#### [THE TASK]
Copy out the text lines of the entries below, replacing every occurrence of "北向き" with "南向き" and leaving everything else unchanged. Omit the pictures.

#### [PROVIDED RECORDS]

□ □ □ □

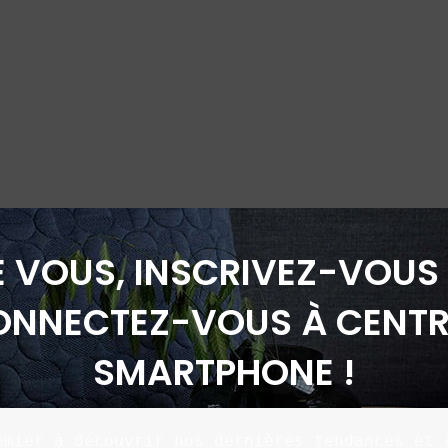
É VOUS, INSCRIVEZ-VOUS 
ONNECTEZ-VOUS À CENTR
SMARTPHONE !
emier à découvrir nos dernières tendances et à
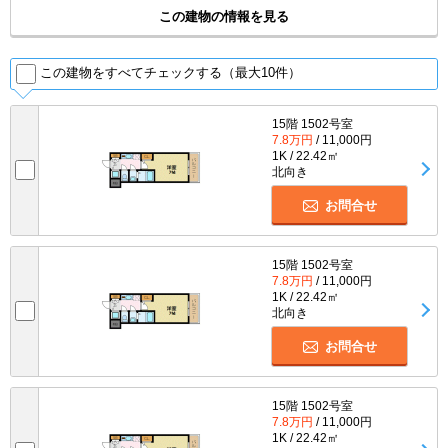
この建物の情報を見る
この建物をすべてチェックする（最大10件）
15階 1502号室
7.8万円
/ 11,000円
1K / 22.42㎡
北向き
お問合せ
15階 1502号室
7.8万円
/ 11,000円
1K / 22.42㎡
北向き
お問合せ
15階 1502号室
7.8万円
/ 11,000円
1K / 22.42㎡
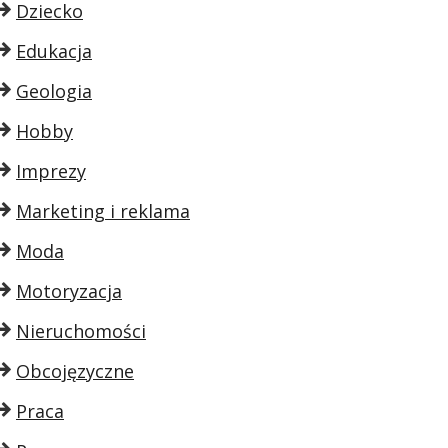
Dziecko
Edukacja
Geologia
Hobby
Imprezy
Marketing i reklama
Moda
Motoryzacja
Nieruchomości
Obcojęzyczne
Praca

□ □ □ □

#### [EXERCISE SOLUTION]
É VOUS, INSCRIVEZ-VOUS 
ONNECTEZ-VOUS À CENTR
SMARTPHONE !
emier à découvrir nos dernières tendances et à
この建物の情報を見る
この建物をすべてチェックする（最大10件）
15階 1502号室
7.8万円
/ 11,000円
1K / 22.42㎡
南向き
お問合せ
15階 1502号室
7.8万円
/ 11,000円
1K / 22.42㎡
南向き
お問合せ
15階 1502号室
7.8万円
/ 11,000円
1K / 22.42㎡
Dziecko
Edukacja
Geologia
Hobby
Imprezy
Marketing i reklama
Moda
Motoryzacja
Nieruchomości
Obcojęzyczne
Praca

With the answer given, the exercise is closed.